According to the European Commission’s communication of 2018 ‘Clean Planet for All’, electricity should go up from 21% of final energy consumption to anything from 30% to75% by 2050 depending on the scenario. Some calculations estimate this will require 90% more electricity by 2050, and all of it carbon-free, preferably not nuclear.

Most industry, heating and transport will also have to become electrified, further adding costs. Industry will find it particularly difficult and many processes will either shut down or emigrate. And a fund to compensate miners, as proposed by energy commissioner Kadri Simson among others, for their loss of jobs does not address subsequent generations who will also be hit by irreversible change in the labour market. In turn, societies may react by giving preferences to populist manifestos.

The hydrogen economy represents another unknown. Belyi refers to a recent International Energy Agency study, which indicates that if hydrogen is produced from renewable energies – hence green hydrogen – its cost will be significantly higher than the current methane price.

Member states will find it difficult to sell the idea of a more expensive fuel to societies, he said, while populist policies will find a more engaged electorate. The mid-term political effects of gilets jaunes in France are still uncertain: their protests go back to the government’s decision to raise fuel taxes.

The EU would do better, he says, to assist switching from coal to gas across the world than to burden society at home with higher bills. Although gas is not clean, it is still half as carbon-intensive as coal and “it is necessary to re-integrate promotion of natural gas into the energy transition concept,” he says.

Gas flaring is another area the EC might work on: it constitutes one of the major causes of carbon and methane emissions. Surprisingly, in 2016 the European Commission withdrew from the World Bank programme on gas flaring reduction, and this withdrawal does not help worldwide efforts in abating emissions in the upstream.
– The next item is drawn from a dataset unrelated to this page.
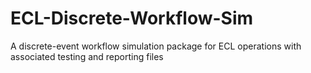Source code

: # ECL-Discrete-Workflow-Sim
A discrete-event workflow simulation package for ECL operations with associated testing and reporting files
In less developed countries, support of technology associated with the third industrial revolution might be premature. He cites Nepal and Kyrgyzstan, both relying about 90% on decarbonised hydroelectricity.
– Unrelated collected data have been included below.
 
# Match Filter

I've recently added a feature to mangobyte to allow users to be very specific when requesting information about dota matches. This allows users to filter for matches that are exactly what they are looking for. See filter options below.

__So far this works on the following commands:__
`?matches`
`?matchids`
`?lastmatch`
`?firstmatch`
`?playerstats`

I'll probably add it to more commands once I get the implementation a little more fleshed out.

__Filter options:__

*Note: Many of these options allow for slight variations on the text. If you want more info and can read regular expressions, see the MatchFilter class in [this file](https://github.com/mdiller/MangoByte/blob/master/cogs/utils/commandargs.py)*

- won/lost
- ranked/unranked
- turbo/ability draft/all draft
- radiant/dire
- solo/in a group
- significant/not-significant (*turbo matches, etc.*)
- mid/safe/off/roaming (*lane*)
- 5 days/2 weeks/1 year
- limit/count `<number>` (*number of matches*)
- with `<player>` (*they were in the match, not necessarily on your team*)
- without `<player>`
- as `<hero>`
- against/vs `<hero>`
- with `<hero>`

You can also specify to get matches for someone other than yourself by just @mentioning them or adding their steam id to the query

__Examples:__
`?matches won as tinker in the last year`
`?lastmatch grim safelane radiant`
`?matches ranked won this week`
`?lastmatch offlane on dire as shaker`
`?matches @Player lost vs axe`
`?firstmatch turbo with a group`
The promotion of decentralised solar panels and electric vehicles should follow, not precede, the upgrade of the distribution grid. And the safe disposal of lithium-based products represents a major environmental risk in some countries. “Dumping old panels on to landfill sites will aggravate climate change because it will affect the biosphere. And we know that climate change is also about biosphere’s capacity to absorb greenhouse gases, not only about CO2 emissions,” Belyi says.

Another potential problem is the hydrocarbon market and the effects of lower revenues on the world economy. Oil monarchies in the Gulf act as a buffer against Islamic extremism. These revenues are also used to slow the desertification of the region and to diversify their economies from oil. In short, it is better for the EU if these “oil monarchies” are stronger rather than weaker.
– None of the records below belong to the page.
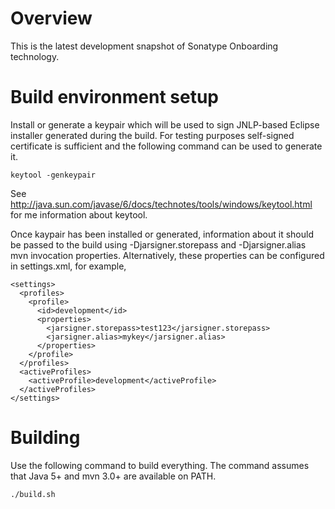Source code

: # Overview

This is the latest development snapshot of Sonatype Onboarding technology.

# Build environment setup

Install or generate a keypair which will be used to sign JNLP-based Eclipse
installer generated during the build. For testing purposes self-signed 
certificate is sufficient and the following command can be used to generate
it. 

	keytool -genkeypair

See http://java.sun.com/javase/6/docs/technotes/tools/windows/keytool.html
for me information about keytool.

Once kaypair has been installed or generated, information about it should be
passed to the build using -Djarsigner.storepass and -Djarsigner.alias 
mvn invocation properties. Alternatively, these properties can be configured
in settings.xml, for example,

	<settings>
	  <profiles>
	    <profile>
	      <id>development</id>
	      <properties>
	        <jarsigner.storepass>test123</jarsigner.storepass>
	        <jarsigner.alias>mykey</jarsigner.alias>
	      </properties>
	    </profile>
	  </profiles>
	  <activeProfiles>
	    <activeProfile>development</activeProfile>
	  </activeProfiles>
	</settings>

# Building

Use the following command to build everything. The command assumes that 
Java 5+ and mvn 3.0+ are available on PATH.

	./build.sh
Belyi points out the possible risks associated with a newly introduced notion of a ‘geopolitical European Commission’. A carbon tax could be seen as protectionism and raise tensions if it affected investment protection laws. The Energy Charter has been criticised as it protects energy investments in fossil fuels as well as in renewable energy and some environmentalist groups want to have the sunset clause removed – it protects investors for 20 years even after their country has withdrawn from the Treaty.

The liberal economic order is built on the neutrality of law which should not change when the government does. If not, one risks ending up with a Soviet style logic of law, where everything – freedom of speech, of association and so on – was permitted only if it were compatible with the political purpose of building communism.

Some critics of the Energy Charter investment regime use similar thinking: they want investment protection to satisfy the political goal of decarbonisation. “We shouldn’t forget that a shift to cleaner fossil fuels and the modernisation of conventional energy systems are still key in the energy transition around the world and, therefore, an international investment regime needs to be expanded and reinforced instead of being weakened,” Belyi concludes.